Once my mother in law stopped eating and drinking she slipped quietly into a coma like state. Everyone continued to visit her and a few of us stood vigil in hopes that she would open her eyes and tell us that she was hungry. This never happened. Each night we would mourn thinking it was her last, and each morning we would wake up to do it all over again. It was like a sick play on the movie Groundhogs day. No one could ever prepare you for the torturous job of watching death hover just above your loved one. After five plus days in a coma like state her eyes were sunk in, her skin was shallow and her mouth hung open as if begging for a sip of water. The medicine had begun to build up in her mouth because she wasn’t swallowing anymore. We knew it wouldn’t be much longer. I stayed up until one in the morning to give her the prescribed syringe of medicine while her sister tried to sleep. She would be up at three in the morning and I would be up again at seven. That was our routine so someone could always monitor and give the meds. I Had my alarm set for nine in the morning even though I knew her sister would be up by then. I hit the snooze on this morning because I was exhausted and wanted just a few more minutes of sleep. I was up by nine thirty and I stumbled out to see if there had been any changes with mother in law. When I gave her medicine at five in the morning I noticed her breathing was a low, slow pant. Her sister tells me she observed the same and I responded by saying “I think today is going to be the day”. As I said that, her sister tells me that she tried to close her jaw. I jokingly say, “oh she’s probably telling me to shut up”, but her sister reminds me that she never wanted me to stop talking.
My mother in law never wanted me to stop talking because at the end it reminded her that she was alive. I immediately went over to hold her hand and her sister stroked her hair. I told her that she did a great job and she fought hard. I told her it was okay to let go because I was going to take care of her son. I believe in my heart that she heard my words because she brought her jaw up into what looked like a smile, and she took her last breath. Sister and I both cried from heartache and relief.
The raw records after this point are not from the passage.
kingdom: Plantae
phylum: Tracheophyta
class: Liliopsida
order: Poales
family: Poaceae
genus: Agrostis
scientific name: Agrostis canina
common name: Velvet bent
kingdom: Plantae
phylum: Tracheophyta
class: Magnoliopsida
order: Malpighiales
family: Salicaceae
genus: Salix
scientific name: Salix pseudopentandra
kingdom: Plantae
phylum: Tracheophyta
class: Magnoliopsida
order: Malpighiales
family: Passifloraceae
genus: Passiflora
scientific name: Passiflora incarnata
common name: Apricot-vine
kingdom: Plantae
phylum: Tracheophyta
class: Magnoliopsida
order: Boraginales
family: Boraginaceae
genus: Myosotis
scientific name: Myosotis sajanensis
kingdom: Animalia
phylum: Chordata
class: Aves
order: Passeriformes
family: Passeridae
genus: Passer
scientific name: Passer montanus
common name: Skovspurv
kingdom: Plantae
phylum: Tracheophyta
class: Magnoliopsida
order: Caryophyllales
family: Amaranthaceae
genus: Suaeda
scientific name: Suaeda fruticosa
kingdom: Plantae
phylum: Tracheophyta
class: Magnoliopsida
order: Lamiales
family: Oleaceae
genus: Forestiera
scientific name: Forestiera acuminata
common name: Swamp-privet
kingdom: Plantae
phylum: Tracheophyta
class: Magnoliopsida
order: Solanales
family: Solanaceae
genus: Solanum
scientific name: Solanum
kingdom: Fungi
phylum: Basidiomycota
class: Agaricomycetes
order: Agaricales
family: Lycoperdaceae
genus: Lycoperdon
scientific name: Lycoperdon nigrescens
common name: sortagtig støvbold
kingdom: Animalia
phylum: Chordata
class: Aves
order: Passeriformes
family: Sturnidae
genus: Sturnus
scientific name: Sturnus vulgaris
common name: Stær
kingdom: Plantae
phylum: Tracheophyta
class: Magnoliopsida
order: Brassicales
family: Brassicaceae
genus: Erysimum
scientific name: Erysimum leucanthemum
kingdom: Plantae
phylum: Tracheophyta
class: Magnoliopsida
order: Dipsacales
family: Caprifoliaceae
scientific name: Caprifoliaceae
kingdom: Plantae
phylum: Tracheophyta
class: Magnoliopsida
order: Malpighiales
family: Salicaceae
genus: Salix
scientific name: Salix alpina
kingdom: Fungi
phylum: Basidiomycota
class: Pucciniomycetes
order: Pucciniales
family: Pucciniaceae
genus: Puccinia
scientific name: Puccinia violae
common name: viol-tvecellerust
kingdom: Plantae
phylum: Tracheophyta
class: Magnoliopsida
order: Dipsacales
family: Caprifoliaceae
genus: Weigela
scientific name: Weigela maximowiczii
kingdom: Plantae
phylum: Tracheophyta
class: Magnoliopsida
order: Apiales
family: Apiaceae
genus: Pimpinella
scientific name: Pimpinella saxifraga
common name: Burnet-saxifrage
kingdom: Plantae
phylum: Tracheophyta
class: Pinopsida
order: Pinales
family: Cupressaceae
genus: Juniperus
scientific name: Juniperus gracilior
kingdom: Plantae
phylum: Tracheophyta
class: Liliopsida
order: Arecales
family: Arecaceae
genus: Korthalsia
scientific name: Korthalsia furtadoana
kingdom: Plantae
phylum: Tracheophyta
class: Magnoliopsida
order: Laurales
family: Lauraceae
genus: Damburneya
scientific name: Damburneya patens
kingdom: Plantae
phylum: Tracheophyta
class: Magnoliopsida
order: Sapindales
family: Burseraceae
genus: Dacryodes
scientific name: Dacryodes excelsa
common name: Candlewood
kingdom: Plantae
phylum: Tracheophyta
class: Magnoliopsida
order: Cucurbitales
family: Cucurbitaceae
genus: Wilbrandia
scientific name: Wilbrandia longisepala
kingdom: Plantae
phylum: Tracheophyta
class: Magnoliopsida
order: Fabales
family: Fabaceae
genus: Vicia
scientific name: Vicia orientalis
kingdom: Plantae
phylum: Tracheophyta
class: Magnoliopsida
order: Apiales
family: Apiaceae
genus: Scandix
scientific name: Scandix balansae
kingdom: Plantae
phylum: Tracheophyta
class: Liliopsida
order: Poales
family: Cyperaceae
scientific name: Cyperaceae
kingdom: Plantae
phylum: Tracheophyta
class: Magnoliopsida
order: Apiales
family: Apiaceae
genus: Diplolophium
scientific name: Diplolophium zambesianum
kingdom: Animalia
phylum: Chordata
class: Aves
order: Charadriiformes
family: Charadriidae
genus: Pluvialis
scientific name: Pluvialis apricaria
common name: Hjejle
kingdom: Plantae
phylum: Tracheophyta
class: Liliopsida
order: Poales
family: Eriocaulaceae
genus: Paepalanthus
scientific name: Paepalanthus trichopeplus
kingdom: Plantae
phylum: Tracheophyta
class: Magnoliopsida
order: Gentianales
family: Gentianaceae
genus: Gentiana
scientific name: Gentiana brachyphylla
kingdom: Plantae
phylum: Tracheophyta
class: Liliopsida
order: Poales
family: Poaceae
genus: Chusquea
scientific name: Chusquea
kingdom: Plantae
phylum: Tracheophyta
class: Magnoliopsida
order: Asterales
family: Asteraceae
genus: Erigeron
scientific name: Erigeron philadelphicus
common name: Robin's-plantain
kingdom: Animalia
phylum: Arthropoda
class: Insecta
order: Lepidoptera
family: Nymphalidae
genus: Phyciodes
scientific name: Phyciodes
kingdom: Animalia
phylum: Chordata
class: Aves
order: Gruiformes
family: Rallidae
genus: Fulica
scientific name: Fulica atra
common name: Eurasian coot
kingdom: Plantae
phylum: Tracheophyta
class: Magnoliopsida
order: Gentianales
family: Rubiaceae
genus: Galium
Heartache because the beautiful soul that was a part of our life was taken too soon, but relief because she didn’t have to fight any longer. I watched the entire procession of death and I finally understood what my husband meant. We are all in deaths waiting room and none of us know when our time will come. My mother in laws waiting room is empty now, but she left things that will always remind me to make the best of my life.
Kelly Kasper (Blake)
“The things you do for yourself are gone when you are gone, but the things you do for others remain as your legacy.”